If the term paresis seems similar to the word paralysis, you would not be far off in thinking the two are related. The Very Well Health website describes paresis as a weakness in the limbs that can also manifest as paralysis. Like paralysis, paresis can result from a catastrophic injury and could cause great physical difficulties for California injury victims for the remainder of their lives.

A number of catastrophic injuries can produce paresis. A person who has been in an auto accident might take a blow to one or more of the nerves. Damage to the nerves can cause weakness to select parts of the body. A damaged nerve in the leg may impair the leg’s movement. A nerve in the neck that is pinched can create paresis in the arm, the hand or the wrist.

Paresis can also be the result of a spinal cord injury. Sometimes a blow to the spinal cord can paralyze the legs or the whole lower body, but if the damage is only partial, the victim may be mostly mobile but selectively weak. Paresis sufferers might be able to only slightly shift their bodies. Others may be strong with one leg but weak in the other.

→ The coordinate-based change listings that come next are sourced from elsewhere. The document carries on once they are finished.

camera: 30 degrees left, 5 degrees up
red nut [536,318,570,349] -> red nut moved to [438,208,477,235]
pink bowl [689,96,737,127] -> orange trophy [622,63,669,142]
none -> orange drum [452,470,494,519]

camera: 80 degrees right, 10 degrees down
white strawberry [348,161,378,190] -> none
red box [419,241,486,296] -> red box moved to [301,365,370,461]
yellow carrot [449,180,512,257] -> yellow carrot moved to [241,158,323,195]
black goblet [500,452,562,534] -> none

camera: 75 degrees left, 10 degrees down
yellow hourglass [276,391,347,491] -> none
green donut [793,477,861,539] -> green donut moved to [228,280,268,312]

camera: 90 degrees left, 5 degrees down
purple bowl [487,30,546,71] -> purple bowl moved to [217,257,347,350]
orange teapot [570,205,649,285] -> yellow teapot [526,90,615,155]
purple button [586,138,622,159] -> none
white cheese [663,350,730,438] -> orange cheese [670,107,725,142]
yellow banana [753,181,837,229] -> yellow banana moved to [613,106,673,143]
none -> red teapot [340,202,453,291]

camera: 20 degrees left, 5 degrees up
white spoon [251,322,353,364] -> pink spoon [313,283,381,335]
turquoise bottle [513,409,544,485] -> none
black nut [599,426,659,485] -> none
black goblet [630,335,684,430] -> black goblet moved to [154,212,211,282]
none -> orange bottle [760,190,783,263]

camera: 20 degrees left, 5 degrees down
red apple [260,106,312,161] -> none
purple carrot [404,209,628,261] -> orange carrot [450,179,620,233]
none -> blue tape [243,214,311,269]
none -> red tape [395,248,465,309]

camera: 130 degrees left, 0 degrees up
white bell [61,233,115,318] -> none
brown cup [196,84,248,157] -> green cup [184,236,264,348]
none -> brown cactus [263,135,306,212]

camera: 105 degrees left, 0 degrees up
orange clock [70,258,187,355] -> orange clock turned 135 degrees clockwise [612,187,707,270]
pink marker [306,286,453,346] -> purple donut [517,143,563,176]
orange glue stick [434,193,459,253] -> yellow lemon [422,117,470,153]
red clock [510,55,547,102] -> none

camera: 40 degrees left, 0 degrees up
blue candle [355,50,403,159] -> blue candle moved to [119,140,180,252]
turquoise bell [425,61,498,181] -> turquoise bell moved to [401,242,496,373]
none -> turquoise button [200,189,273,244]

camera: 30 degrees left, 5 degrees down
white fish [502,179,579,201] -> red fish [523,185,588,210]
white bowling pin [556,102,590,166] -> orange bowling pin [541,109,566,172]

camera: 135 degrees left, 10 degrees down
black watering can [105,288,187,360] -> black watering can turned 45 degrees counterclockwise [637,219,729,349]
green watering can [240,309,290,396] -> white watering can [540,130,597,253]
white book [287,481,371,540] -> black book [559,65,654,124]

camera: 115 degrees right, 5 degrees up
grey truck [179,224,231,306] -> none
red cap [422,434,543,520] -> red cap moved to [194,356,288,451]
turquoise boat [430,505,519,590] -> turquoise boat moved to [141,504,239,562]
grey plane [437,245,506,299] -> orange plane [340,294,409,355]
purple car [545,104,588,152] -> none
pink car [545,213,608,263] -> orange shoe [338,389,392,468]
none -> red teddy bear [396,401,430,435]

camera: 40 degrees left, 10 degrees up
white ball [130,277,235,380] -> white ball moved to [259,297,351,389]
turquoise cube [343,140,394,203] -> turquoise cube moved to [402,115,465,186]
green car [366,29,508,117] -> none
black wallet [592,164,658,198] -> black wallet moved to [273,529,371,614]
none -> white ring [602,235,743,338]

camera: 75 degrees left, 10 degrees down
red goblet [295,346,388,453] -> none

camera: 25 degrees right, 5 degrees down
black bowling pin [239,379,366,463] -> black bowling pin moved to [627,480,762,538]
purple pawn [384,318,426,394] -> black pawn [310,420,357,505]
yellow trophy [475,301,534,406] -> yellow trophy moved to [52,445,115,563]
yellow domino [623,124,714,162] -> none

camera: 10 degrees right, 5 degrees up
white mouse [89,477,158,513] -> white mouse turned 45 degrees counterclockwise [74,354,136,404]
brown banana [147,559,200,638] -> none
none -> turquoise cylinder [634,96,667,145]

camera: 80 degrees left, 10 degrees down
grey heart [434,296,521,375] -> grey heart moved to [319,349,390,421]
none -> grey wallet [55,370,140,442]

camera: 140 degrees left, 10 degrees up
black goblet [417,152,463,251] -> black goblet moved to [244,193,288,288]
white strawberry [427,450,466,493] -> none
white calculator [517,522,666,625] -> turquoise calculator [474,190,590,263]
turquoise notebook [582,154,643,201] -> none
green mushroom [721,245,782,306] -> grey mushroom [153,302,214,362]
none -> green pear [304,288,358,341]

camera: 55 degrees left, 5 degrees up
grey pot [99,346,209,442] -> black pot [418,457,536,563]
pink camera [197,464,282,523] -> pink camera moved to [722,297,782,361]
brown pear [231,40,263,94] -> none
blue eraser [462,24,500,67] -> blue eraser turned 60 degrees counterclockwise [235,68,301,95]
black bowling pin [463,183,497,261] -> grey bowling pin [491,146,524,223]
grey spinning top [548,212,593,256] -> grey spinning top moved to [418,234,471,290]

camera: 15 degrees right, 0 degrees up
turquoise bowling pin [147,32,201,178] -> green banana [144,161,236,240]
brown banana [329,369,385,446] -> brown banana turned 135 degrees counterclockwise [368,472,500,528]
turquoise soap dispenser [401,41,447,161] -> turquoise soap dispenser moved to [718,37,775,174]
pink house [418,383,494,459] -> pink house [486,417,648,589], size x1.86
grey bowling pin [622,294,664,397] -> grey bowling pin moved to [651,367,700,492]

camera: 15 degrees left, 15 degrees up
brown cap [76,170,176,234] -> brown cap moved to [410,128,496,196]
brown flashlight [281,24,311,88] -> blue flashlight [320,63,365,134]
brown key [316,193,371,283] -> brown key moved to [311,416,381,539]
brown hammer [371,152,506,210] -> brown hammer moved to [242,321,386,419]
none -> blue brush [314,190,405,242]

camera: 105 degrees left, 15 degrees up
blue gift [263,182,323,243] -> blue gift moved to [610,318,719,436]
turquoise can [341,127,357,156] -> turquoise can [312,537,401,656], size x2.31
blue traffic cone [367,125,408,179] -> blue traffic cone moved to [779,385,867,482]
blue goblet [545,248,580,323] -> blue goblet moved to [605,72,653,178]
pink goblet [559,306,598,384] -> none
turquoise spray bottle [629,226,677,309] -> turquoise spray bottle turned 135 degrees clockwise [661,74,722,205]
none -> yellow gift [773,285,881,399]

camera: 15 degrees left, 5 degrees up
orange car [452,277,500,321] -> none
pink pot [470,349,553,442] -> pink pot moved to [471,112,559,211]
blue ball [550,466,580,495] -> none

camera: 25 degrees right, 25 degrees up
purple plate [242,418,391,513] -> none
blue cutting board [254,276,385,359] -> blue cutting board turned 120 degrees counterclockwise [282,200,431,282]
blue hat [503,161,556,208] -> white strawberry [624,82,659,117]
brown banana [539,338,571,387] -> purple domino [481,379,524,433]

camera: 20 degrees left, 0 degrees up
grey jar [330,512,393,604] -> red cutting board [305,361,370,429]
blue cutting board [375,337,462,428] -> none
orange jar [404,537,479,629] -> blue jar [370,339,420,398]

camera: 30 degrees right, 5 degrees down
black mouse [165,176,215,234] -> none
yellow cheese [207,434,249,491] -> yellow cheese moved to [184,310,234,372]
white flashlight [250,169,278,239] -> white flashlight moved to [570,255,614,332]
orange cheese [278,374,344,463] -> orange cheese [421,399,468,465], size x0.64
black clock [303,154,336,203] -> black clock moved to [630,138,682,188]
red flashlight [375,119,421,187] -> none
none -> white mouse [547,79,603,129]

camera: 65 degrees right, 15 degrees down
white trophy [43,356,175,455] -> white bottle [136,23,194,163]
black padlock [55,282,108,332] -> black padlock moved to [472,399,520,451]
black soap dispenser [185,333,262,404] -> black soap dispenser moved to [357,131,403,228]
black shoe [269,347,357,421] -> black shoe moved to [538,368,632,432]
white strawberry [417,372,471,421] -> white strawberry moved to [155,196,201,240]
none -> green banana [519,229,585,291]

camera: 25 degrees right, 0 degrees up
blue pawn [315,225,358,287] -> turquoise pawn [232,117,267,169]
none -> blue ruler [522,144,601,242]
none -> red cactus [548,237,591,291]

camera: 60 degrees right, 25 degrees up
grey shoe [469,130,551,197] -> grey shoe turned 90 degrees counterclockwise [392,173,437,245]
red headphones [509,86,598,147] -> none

Paresis can be temporary or permanent. Medical professionals will work with an injury victim to isolate what causes the paresis and come up with a rehabilitation routine to help bring about recovery or to minimize the effects of what could be permanent physical weakness.

Since paresis may not be very intense, it can be overlooked as momentary weakness. It is important for people who have been injured recently to take note of any persistent weakness and let a physician know about it. If paresis is diagnosed and is the result of a catastrophic injury, a victim could receive compensation for paresis treatment and rehabilitation.

While this article provides information on catastrophic injuries, it should not be taken as legal advice.